Tennis: Arthur Fils sacré à Cincinnati avant l'US Open
Arthur Fils est arrivé à Cincinnati avec de l'ambition et repart avec une couronne bien méritée: le Français a dominé dimanche l'Américain Frances Tiafoe 6-3, 1-6, 6-0 pour s'offrir le plus beau titre de sa jeune carrière, un Masters 1000, à une semaine de l'US Open.
Du haut de ses 22 ans, c'est un droitier impressionnant de maîtrise et d'intensité qui s'est imposé outre-Atlantique, devenant le cinquième joueur français de l'histoire à décrocher un Masters 1000, et le premier depuis Jo-Wilfried Tsonga, en 2014.
"Wahou, ça fait du bien, vraiment du bien (...), ça a quand même été une folle semaine!", a lancé d'un grand sourire le tricolore, après sa victoire.
"Gagner un titre comme celui-ci signifie beaucoup pour moi" après "beaucoup de sacrifices", a ajouté le Français, qui montre qu'une fois ses pépins physiques écartés - sa hanche l'a tenu loin des courts une bonne partie de l'année 2025 - il a le jeu et la solidité pour rêver grand.
Et ça tombe à pic: l'US Open commence dans moins d'une semaine et Cincinnati en était le dernier tremplin.
Fils débarquera à New York avec un beau trophée dans les bras et un nouveau statut: il bondit au classement mondial de la 21e à la 11e place pour venir toquer d'un naturel désarmant aux portes du Top 10.
- La niaque -
Direction la "grosse pomme", où il pourrait bien faire son trou, dans un tableau où n'apparaît pas le numéro un mondial, Jannik Sinner, forfait à cause de son genou droit et où Carlos Alcaraz (2e) revient après plus de quatre mois loin des courts.
Sa forme est en tout cas étincelante et son tennis aussi. Il a bluffé Cincinnati par son mental et sa puissance, où il s'est offert en deux petits sets certains des tout meilleurs, comme l'Australien De Minaur (8e) ou l'Italien Cobolli (10e).

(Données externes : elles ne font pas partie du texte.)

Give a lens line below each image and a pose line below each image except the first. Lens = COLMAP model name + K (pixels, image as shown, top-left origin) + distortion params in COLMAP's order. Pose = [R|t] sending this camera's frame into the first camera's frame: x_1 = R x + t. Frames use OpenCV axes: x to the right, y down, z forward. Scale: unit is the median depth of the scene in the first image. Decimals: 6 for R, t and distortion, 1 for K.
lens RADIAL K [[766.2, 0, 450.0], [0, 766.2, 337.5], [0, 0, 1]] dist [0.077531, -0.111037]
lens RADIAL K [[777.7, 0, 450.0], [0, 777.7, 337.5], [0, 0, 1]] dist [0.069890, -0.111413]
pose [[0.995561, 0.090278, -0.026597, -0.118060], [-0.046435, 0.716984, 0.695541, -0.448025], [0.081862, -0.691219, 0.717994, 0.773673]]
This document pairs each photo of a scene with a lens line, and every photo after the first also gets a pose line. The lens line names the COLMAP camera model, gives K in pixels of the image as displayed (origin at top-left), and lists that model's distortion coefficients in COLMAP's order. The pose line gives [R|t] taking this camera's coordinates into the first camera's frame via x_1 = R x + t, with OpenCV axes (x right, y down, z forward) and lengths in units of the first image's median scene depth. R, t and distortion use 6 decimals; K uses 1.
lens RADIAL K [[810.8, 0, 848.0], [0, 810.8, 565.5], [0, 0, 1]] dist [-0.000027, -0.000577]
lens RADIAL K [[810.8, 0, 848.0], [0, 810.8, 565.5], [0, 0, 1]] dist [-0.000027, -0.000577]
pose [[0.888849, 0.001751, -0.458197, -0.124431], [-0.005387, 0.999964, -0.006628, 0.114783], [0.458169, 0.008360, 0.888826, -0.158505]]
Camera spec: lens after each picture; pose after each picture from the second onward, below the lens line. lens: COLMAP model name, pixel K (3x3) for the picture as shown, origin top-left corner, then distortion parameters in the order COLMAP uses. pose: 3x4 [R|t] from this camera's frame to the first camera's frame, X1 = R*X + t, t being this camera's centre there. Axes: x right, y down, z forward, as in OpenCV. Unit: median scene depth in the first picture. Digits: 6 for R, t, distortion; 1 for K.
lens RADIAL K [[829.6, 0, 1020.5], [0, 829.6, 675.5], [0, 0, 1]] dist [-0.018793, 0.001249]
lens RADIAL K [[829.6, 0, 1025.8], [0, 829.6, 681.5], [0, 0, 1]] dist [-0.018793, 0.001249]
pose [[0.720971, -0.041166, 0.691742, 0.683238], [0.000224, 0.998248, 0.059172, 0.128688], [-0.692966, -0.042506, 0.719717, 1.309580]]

Jusque dans une finale où il a fini par saouler de ses coups l'Américain Frances Tiafoe.
Le tricolore est entré sur le court avec la niaque: il mettait d'entrée de la lourdeur et menait rapidement 3-0 pour ne jamais lâcher son avance. Porté par un grand service (65% de premières balles), il bouclait le premier acte en patron, de trois aces autoritaires.
Mais Tiafoe a renversé la vapeur. D'un coup, c'est lui qui dictait l'échange face à un Fils d'une autre constance, asphyxié par l'Américain. Le Français faisait plus de fautes directes (9) après trois jeux dans le deuxième set que dans l'ensemble du premier (7).
"J'ai très bien commencé le premier set", analysait le Français après la rencontre. Mais "dans le deuxième set, j'ai un peu perdu ma concentration, il m'a mis sous pression."
Puis Fils s'est "regardé dans le miroir" d'après ses mots et a remis les pendules à l'heure.
Dans la manche décisive, Tiafoe venait de se faire manipuler à la hanche et n'arrivait pas à enchaîner, quand Fils reprenait du poil de la bête. La troisième balle de match fût la bonne: un 6-0 cinglant pour battre le double demi-finaliste de l'US Open mérite bien un grand sourire.